__YOUR INSTRUCTIONS__: In the passage below about the Cognitive Reflection Test, what share of people answer all three of its questions correctly?

__PROVIDED PASSAGE__:
□ □ □ □ □ □ □
A test made up of just three short questions that claims to reveal something meaningful about how your brain works sounds almost too simple to be taken seriously.
There’s no long exam, no revision, no specialist knowledge needed—just a few quick problems that look like something you could answer in seconds. However, this so-called “world’s shortest IQ test,” also known as the Cognitive Reflection Test, has been used in psychology for years, and most people don’t get all the answers right. In fact, only around 17% of people manage to answer all three correctly, which says less about intelligence and more about how we think when we’re put on the spot.
Why this test is harder than it looks
The Cognitive Reflection Test was created by a researcher at MIT. It’s not really about knowledge or how much you’ve learned over time. Instead, it focuses on something much more specific: your ability to pause and question your first instinct before answering.
Each question is designed to tempt you into giving an answer that feels obvious. It arrives quickly, feels right, and seems too simple to doubt. That’s exactly the trap. The test is built so that the first answer most people think of is wrong, and the correct answer only appears if you slow down and work through it properly.
That’s why so many people get caught out. It’s not that the questions are complicated; it’s that they play directly against how your brain naturally likes to operate when it wants to save time and effort.
The three questions that catch people out
Here are the three questions used in the test. Take your time with them because the instinctive answer is usually the wrong one.
1. A bat and a ball cost $1.10 in total. The bat costs $1 more than the ball. How much does the ball cost?
Most people immediately say 10 cents because it feels neat and obvious. But if the ball cost 10 cents, the bat would cost $1.10, which pushes the total too high. The numbers don’t quite work when you check them properly.
2. If it takes five machines five minutes to make five widgets, how long would it take 100 machines to make 100 widgets?
The instinct here is to scale everything up and assume it takes longer, but the key detail is that all the machines are working at the same time. That changes how you need to think about the problem.
3. In a lake, there is a patch of lily pads that doubles in size every day. If it takes 48 days to cover the entire lake, how long does it take to cover half of it?
Many people try to divide the number in half and say 24 days, but that doesn’t match how doubling works. The growth speeds up dramatically towards the end, which is what makes this question tricky.
What’s actually happening in your brain
The reason these questions work so well comes down to two different ways your brain processes information. One is fast, automatic, and based on instinct. The other is slower, more deliberate, and requires effort.
Most of the time, your brain relies on the fast system because it’s efficient. It helps you make quick decisions without stopping to analyse everything. In everyday life, that’s useful. It saves time and energy. However, in situations like this, it can lead you in the wrong direction. The fast answer feels right, so you go with it without checking. The slower system only kicks in if you make a conscious effort to stop and think things through.
This test is essentially measuring how willing you are to switch from that quick, instinctive response to a more careful way of thinking.
Why so many people get them wrong
The interesting part is that even people who consider themselves good at problem-solving often get at least one question wrong. That’s because the test isn’t about difficulty in the usual sense, but hww confident you feel in your first answer. When something seems obvious, most people don’t feel the need to double-check it. That confidence is exactly what the test relies on.
There’s also a time pressure element, even if it’s not stated. When you see a simple question, your brain wants to move on quickly. Slowing down feels unnecessary, which is why many people don’t do it. In that way, the test reveals something quite relatable. It shows how often we trust our first reaction without really thinking it through.
□ □ □ □ □ □ □
__LISTED ENTRIES__:
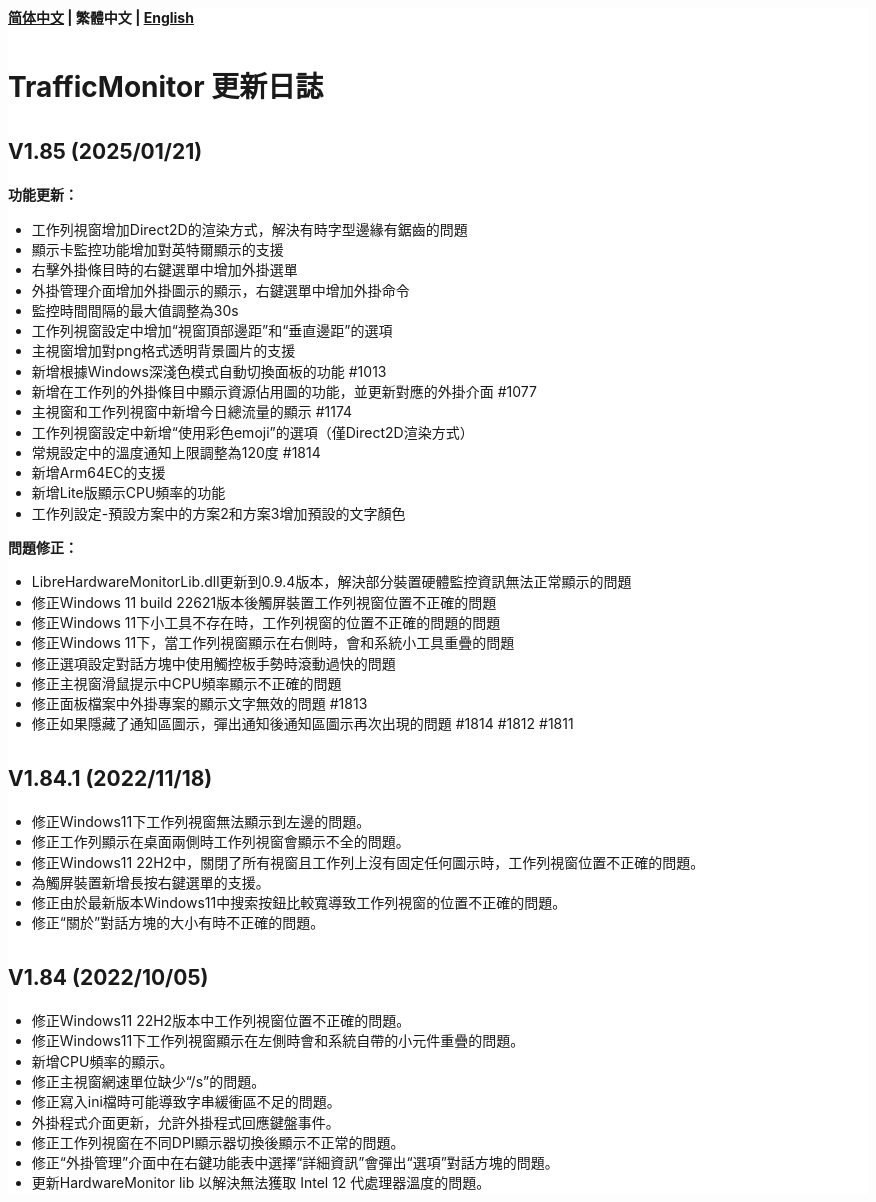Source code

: **[简体中文](./update_log.md) | 繁體中文 | [English](./update_log_en-us.md)**

# TrafficMonitor 更新日誌

## V1.85 (2025/01/21)

**功能更新：**

* 工作列視窗增加Direct2D的渲染方式，解決有時字型邊緣有鋸齒的問題
* 顯示卡監控功能增加對英特爾顯示的支援
* 右擊外掛條目時的右鍵選單中增加外掛選單
* 外掛管理介面增加外掛圖示的顯示，右鍵選單中增加外掛命令
* 監控時間間隔的最大值調整為30s
* 工作列視窗設定中增加“視窗頂部邊距”和“垂直邊距”的選項
* 主視窗增加對png格式透明背景圖片的支援
* 新增根據Windows深淺色模式自動切換面板的功能 #1013
* 新增在工作列的外掛條目中顯示資源佔用圖的功能，並更新對應的外掛介面 #1077
* 主視窗和工作列視窗中新增今日總流量的顯示 #1174
* 工作列視窗設定中新增“使用彩色emoji”的選項（僅Direct2D渲染方式）
* 常規設定中的溫度通知上限調整為120度 #1814
* 新增Arm64EC的支援
* 新增Lite版顯示CPU頻率的功能
* 工作列設定-預設方案中的方案2和方案3增加預設的文字顏色

**問題修正：**

* LibreHardwareMonitorLib.dll更新到0.9.4版本，解決部分裝置硬體監控資訊無法正常顯示的問題
* 修正Windows 11 build 22621版本後觸屏裝置工作列視窗位置不正確的問題
* 修正Windows 11下小工具不存在時，工作列視窗的位置不正確的問題的問題
* 修正Windows 11下，當工作列視窗顯示在右側時，會和系統小工具重疊的問題
* 修正選項設定對話方塊中使用觸控板手勢時滾動過快的問題
* 修正主視窗滑鼠提示中CPU頻率顯示不正確的問題
* 修正面板檔案中外掛專案的顯示文字無效的問題 #1813
* 修正如果隱藏了通知區圖示，彈出通知後通知區圖示再次出現的問題 #1814 #1812 #1811

## V1.84.1 (2022/11/18)

* 修正Windows11下工作列視窗無法顯示到左邊的問題。
* 修正工作列顯示在桌面兩側時工作列視窗會顯示不全的問題。
* 修正Windows11 22H2中，關閉了所有視窗且工作列上沒有固定任何圖示時，工作列視窗位置不正確的問題。
* 為觸屏裝置新增長按右鍵選單的支援。
* 修正由於最新版本Windows11中搜索按鈕比較寬導致工作列視窗的位置不正確的問題。
* 修正“關於”對話方塊的大小有時不正確的問題。

## V1.84 (2022/10/05)

* 修正Windows11 22H2版本中工作列視窗位置不正確的問題。
* 修正Windows11下工作列視窗顯示在左側時會和系統自帶的小元件重疊的問題。
* 新增CPU頻率的顯示。
* 修正主視窗網速單位缺少“/s”的問題。
* 修正寫入ini檔時可能導致字串緩衝區不足的問題。
* 外掛程式介面更新，允許外掛程式回應鍵盤事件。
* 修正工作列視窗在不同DPI顯示器切換後顯示不正常的問題。
* 修正“外掛管理”介面中在右鍵功能表中選擇“詳細資訊”會彈出“選項”對話方塊的問題。
* 更新HardwareMonitor lib 以解決無法獲取 Intel 12 代處理器溫度的問題。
□ □ □ □ □ □ □
__RESULT OF THE EXERCISE__: Only around 17% of people answer all three correctly.